Even without Georgia (or the Omaha, Nebraska, electoral college vote that I suspect Biden will win), look at how lopsided the Electoral College picture looks:
So they’re spending money to shore up Ohio, which is for presidential election purposes an irrelevant state! It’s as if Democrats spent money playing defense in Nevada, which Hillary Clinton won by 2.4% in 2016. Because if we lose Nevada (or Minnesota, another close 2016 state), we’ve already lost enough other states to call it a day.
Or to put it another way, Trump’s problem isn’t Ohio. His problem is that his national numbers have tanked, and because of that it’s potentially putting reach-states like Iowa, Ohio, and Texas in play. But Ohio isn’t going to cost him the election. It’ll be the seven battlegrounds that will fall to Biden long before—and by a bigger margin than—Ohio ever will.
The only point in spending money in Ohio is to potentially limit the size of his defeat, not prevent the defeat itself. Because there is no possible scenario in which Biden wins Ohio but loses Arizona, Florida, Georgia, Michigan, North Carolina, Pennsylvania, or Wisconsin.
That NY Times story talks about a lack of strategy in the campaign, but focuses on the message part: “’There is no obvious strategy in terms of message,’ said Rob Stutzman, a Republican strategist based in California. ‘The president defaults to base messages regardless of strategy, thus the campaign becomes a base-driven campaign.’” All true. But there is also no electoral map strategy. Wasting time and resources on Ohio is nonsensical no matter how you look at it.
So there are two options: The first is that Trump is dictating where money should be spent. It would be just like him to assume he knows more than the experts and usurp their judgment. It’s easy to imagine Trump seeing a poll showing him narrowly losing Ohio and panicking, then ordering his campaign to go on the air in a state that won’t be deciding who wins or loses.
That theory fits in with the kind of campaign Trump is running: one based on his own prejudices, score-settling, and whatever else his lizard brain demands. It’s the kind of campaign that thinks mocking Biden for wearing a mask is effective when 72% of Americans agree on the importance of wearing a mask. It’s a campaign build on getting cheers from the QAnon deplorables, not on winning the actual votes he needs to win an actual election.
The other option is that his campaign manager, Brad Parscale, is actually bad at his job. It’s not as if Trump has ever surrounded himself with the best and the brightest. So it’s not a stretch to think that Parscale is just another in a long list of failures inside Trump’s orbit.
Either way, it doesn’t bode well for the Trump campaign in the next five months.

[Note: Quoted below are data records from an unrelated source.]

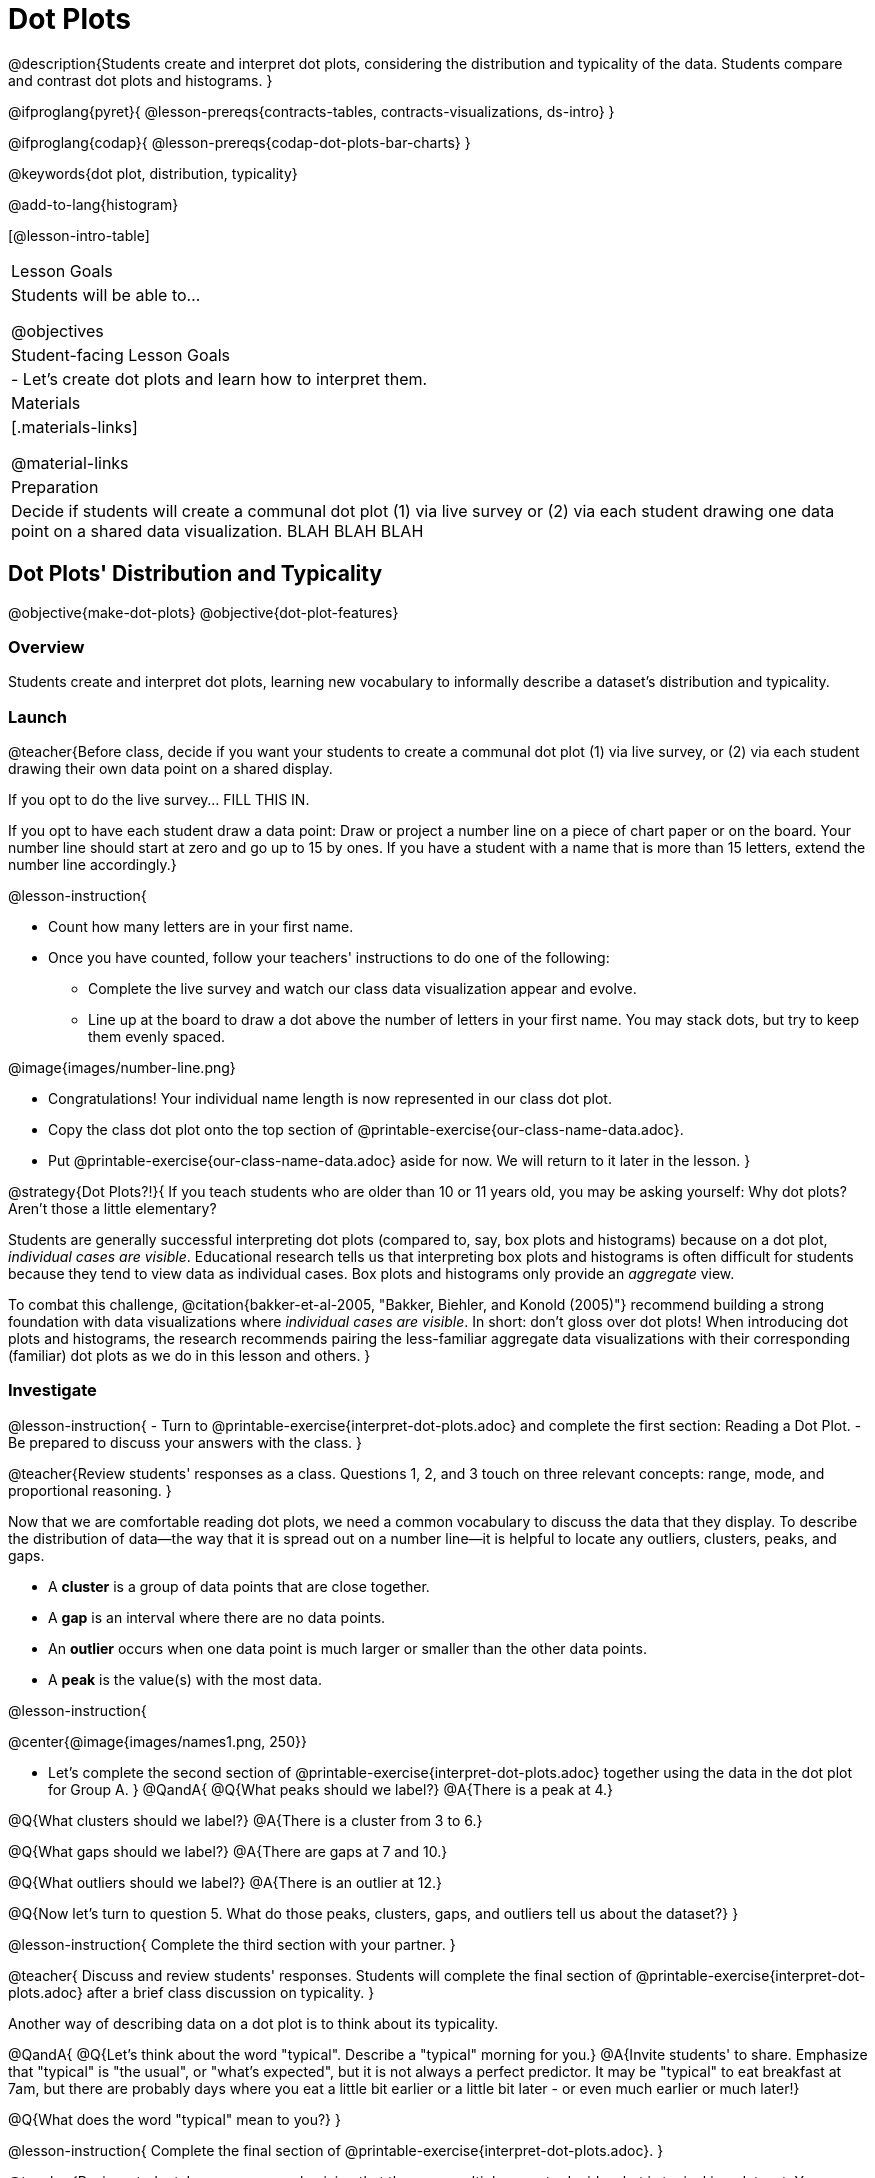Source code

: = Dot Plots

@description{Students create and interpret dot plots, considering the distribution and typicality of the data. Students compare and contrast dot plots and histograms. }

@ifproglang{pyret}{
@lesson-prereqs{contracts-tables, contracts-visualizations, ds-intro}
}

@ifproglang{codap}{
@lesson-prereqs{codap-dot-plots-bar-charts}
}

@keywords{dot plot, distribution, typicality}

@add-to-lang{histogram}

[@lesson-intro-table]
|===
| Lesson Goals
| Students will be able to...

@objectives


| Student-facing Lesson Goals
|

- Let's create dot plots and learn how to interpret them.

| Materials
|[.materials-links]

@material-links

| Preparation
| Decide if students will create a communal dot plot (1) via live survey or (2) via each student drawing one data point on a shared data visualization. BLAH BLAH BLAH
|===


== Dot Plots' Distribution and Typicality

@objective{make-dot-plots}
@objective{dot-plot-features}

=== Overview

Students create and interpret dot plots, learning new vocabulary to informally describe a dataset's distribution and typicality.

=== Launch

@teacher{Before class, decide if you want your students to create a communal dot plot (1) via live survey, or (2) via each student drawing their own data point on a shared display.

If you opt to do the live survey... FILL THIS IN.

If you opt to have each student draw a data point:  Draw or project a number line on a piece of chart paper or on the board. Your number line should start at zero and go up to 15 by ones. If you have a student with a name that is more than 15 letters, extend the number line accordingly.}

@lesson-instruction{

- Count how many letters are in your first name.
- Once you have counted, follow your teachers' instructions to do one of the following:
** Complete the live survey and watch our class data visualization appear and evolve.
** Line up at the board to draw a dot above the number of letters in your first name. You may stack dots, but try to keep them evenly spaced.

@image{images/number-line.png}

- Congratulations! Your individual name length is now represented in our class dot plot.
- Copy the class dot plot onto the top section of @printable-exercise{our-class-name-data.adoc}.
- Put @printable-exercise{our-class-name-data.adoc} aside for now. We will return to it later in the lesson.
}

@strategy{Dot Plots?!}{
If you teach students who are older than 10 or 11 years old, you may be asking yourself: Why dot plots? Aren't those a little elementary?

Students are generally successful interpreting dot plots (compared to, say, box plots and histograms) because on a dot plot, _individual cases are visible_. Educational research tells us that interpreting box plots and histograms is often difficult for students because they tend to view data as individual cases. Box plots and histograms only provide an _aggregate_ view.

To combat this challenge, @citation{bakker-et-al-2005, "Bakker, Biehler, and Konold (2005)"} recommend building a strong foundation with data visualizations where _individual cases are visible_. In short: don't gloss over dot plots! When introducing dot plots and histograms, the research recommends pairing the less-familiar aggregate data visualizations with their corresponding (familiar) dot plots as we do in this lesson and others.
}


=== Investigate


@lesson-instruction{
- Turn to @printable-exercise{interpret-dot-plots.adoc} and complete the first section: Reading a Dot Plot.
- Be prepared to discuss your answers with the class.
}

@teacher{Review students' responses as a class. Questions 1, 2, and 3 touch on three relevant concepts: range, mode, and proportional reasoning. }

Now that we are comfortable reading dot plots, we need a common vocabulary to discuss the data that they display. To describe the distribution of data--the way that it is spread out on a number line--it is helpful to locate any outliers, clusters, peaks, and gaps.

- A *cluster* is a group of data points that are close together.
- A *gap* is an interval where there are no data points.
- An *outlier* occurs when one data point is much larger or smaller than the other data points.
- A *peak* is the value(s) with the most data.

@lesson-instruction{

@center{@image{images/names1.png, 250}}

- Let's complete the second section of @printable-exercise{interpret-dot-plots.adoc} together using the data in the dot plot for Group A.
}
@QandA{
@Q{What peaks should we label?}
@A{There is a peak at 4.}

@Q{What clusters should we label?}
@A{There is a cluster from 3 to 6.}

@Q{What gaps should we label?}
@A{There are gaps at 7 and 10.}

@Q{What outliers should we label?}
@A{There is an outlier at 12.}

@Q{Now let's turn to question 5. What do those peaks, clusters, gaps, and outliers tell us about the dataset?}
}

@lesson-instruction{
Complete the third section with your partner.
}

@teacher{
Discuss and review students' responses. Students will complete the final section of @printable-exercise{interpret-dot-plots.adoc} after a brief class discussion on typicality.
}

Another way of describing data on a dot plot is to think about its typicality.

@QandA{
@Q{Let's think about the word "typical". Describe a "typical" morning for you.}
@A{Invite students' to share. Emphasize that "typical" is "the usual", or "what's expected", but it is not always a perfect predictor. It may be "typical" to eat breakfast at 7am, but there are probably days where you eat a little bit earlier or a little bit later - or even much earlier or much later!}

@Q{What does the word "typical" mean to you?}
}

@lesson-instruction{
Complete the final section of @printable-exercise{interpret-dot-plots.adoc}.
}

@teacher{Review students' responses, emphasizing that there are multiple ways to decide what is typical in a dataset. You may want to highlight a few different and appropriate responses to highlight that we are simply _estimating_ typicality. Some students may have located the most common value (or mode), while others may have found the middle value (median), or the balance point of the data (mean).}

Let's read and interpret the dot plot representing *our* class' name length data.

@lesson-instruction{
- With a partner, complete @printable-exercise{our-class-name-data.adoc}.
}

@QandA{
@Q{In what ways was our class data similar to the data from Group A and/or Group B on @printable-exercise{interpret-dot-plots.adoc}?}

@Q{Was there anything that made our class data unique?}
}

=== Synthesize

@QandA{

@Q{When determining what value is typical, why was it helpful to consider peaks, clusters, gaps, and outliers in the dataset?}
@A{A peak indicates a name length that is the most common--which is one way of thinking about what's typical.}
@A{There might be a cluster where most of the data falls, which would likely be where would locate what's typical.}
@A{If we want to find a balance point for all of the data (yet another way of thinking about what is typical), then we need to consider gaps and outliers.}

@Q{What were some of the different strategies you used to choose a typical value in the dataset?}
@A{This question is designed to prime students to recognize that what's typical generally exists at the center of the data. Students will likely identify the values that (approximately) represent the mean, median, and mode(s). It is fine if students are not yet able to recognize these measures of center, which they will explore during @lesson-link{measures-of-center}.}
}


== From Dot Plots to Histograms

@objective{dot-plot-v-histogram}

=== Overview

Students learn about histograms, considering how they are both similar to and different from dot plots.


=== Launch

A histogram is another data visualization commonly used to display quantitative data. Let's explore the ways that histograms are similar to and different from dot plots.

@lesson-instruction{
- Turn to @printable-exercise{compare-dot-plots-histograms.adoc}.
- Complete the first section. Be prepared to share your responses.
}

@QandA{
@Q{What do you Notice about the dot plot (left) and the histogram (right), which both display distribution of weeks?}
@A{Possible responses: the histogram has bars that are touching; I can see that the gaps and peaks are in the same place; I can't see individual data points.}

@Q{What do you Wonder about the dot plot and histogram?}
@A{Possible responses: Why do we need two displays that are so similar? How do I read and interpret a histogram? What are histograms useful for?}

[cols="^.>8a,1,^.>8a", frame="none", grid="none"]
|===
| @image{images/dot-plot-weeks.png, 400}
|
| @image{images/weeks.png, 350}
|===

}


=== Investigate

Now, let's think more deeply about the sort of information that dot plots and histograms provide us.


@lesson-instruction{
- Use *only the dot plot* to answer the questions on the second section of @printable-exercise{compare-dot-plots-histograms.adoc}.
- Record your responses in the *dot plot* column of the table. If there is a question that you *cannot* answer, put an X.
}


Next, we'll use a histogram to answer the same questions.

@lesson-instruction{
- Return to @printable-exercise{compare-dot-plots-histograms.adoc}.
- Use *only the histogram* to answer the same set of questions. Record your responses in the *histogram* column of the table. If there is a question that you cannot answer, put an X.
}

@QandA{
@Q{Given that this is your first time interpreting a histogram: What questions do you have about reading a histogram?}

@A{Possible questions include:
- *How is this different from a bar chart?* Histograms show the distribution of quantitative data, not categorical. Histograms' bars cannot be reordered, as they allow us to see the shape of a dataset. We can reorder bars in a bar chart.
- *Are the values on the tick marks included in the bar?* On a histogram, each bar _includes_ the left-end value but not the right-end value.}
- *How was the size of the intervals (bins) determined?* This is a great question! But it's too big to tackle today. Bin size varies depending on the data being displayed. We will explore this and other questions about histograms in @lesson-link{histograms-visualize}.
}

@lesson-instruction{
- Respond to the questions in the Reflection section of @printable-exercise{compare-dot-plots-histograms.adoc}.
}


@teacher{Invite students to share their responses, emphasizing the important idea that histograms display aggregate information rather than individual cases.}

@strategy{Histograms Don't Display Individual Data Points!}{

Dot plots and histograms have a lot in common... so why is interpreting histograms a challenge for many students?

According to research conducted by @citation{bakker-et-al-2005, "Bakker, Biehler, and Konold (2005)"}, students are inclined to view data as _individual cases_. Histograms, however, display _aggregate information_.

How do we prevent this misconception? The authors have two recommendations:

- Spend ample time learning about data visualizations _where individual cases are visible_ to establish a solid foundation.
- When aggregate plots *are* introduced, pair them with representations that allow students to see individual cases.

}

Lets think more deeply about dot plots and histograms, two data visualizations of both the frequency and distribution of quantitative data.

@lesson-instruction{
- Complete @printable-exercise{match-dot-plots-histograms.adoc}.
- What was your strategy for matching dot plots and histograms?
}



=== Synthesize


@QandA{

@Q{How are the two displays alike?}
@A{They both display the frequency and distribution of quantitative data. They both show the total number of values.}

@Q{How are the two displays different?}
@A{We can see individual points on the dot plot, but on the histogram, we just get a collective overview of the data. There is no way to single out one particular animal's weight on the histogram.}

@Q{When might a histogram be more useful than a dot plot? When might a dot plot be more useful than a histogram?}
@A{If we have a large dataset and we want to get a collective overview of the data, a histogram would be more useful. If we need to look at individual data points in a smaller dataset, we should use a dot plot.}

}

And here’s a bonus thought: TV ads won’t decide this election. No one’s mind will be made up by a 30- or 60-second video. No one needs to see an ad to know what the country looks like—the protests, the deaths, the losing trade wars, the incessant chaos in Washington, D.C. People can see all that for themselves. The only question is whether they want four more years of this nightmare.
In other words, those millions spent on ads in Iowa and Ohio? That’s just money pissed away.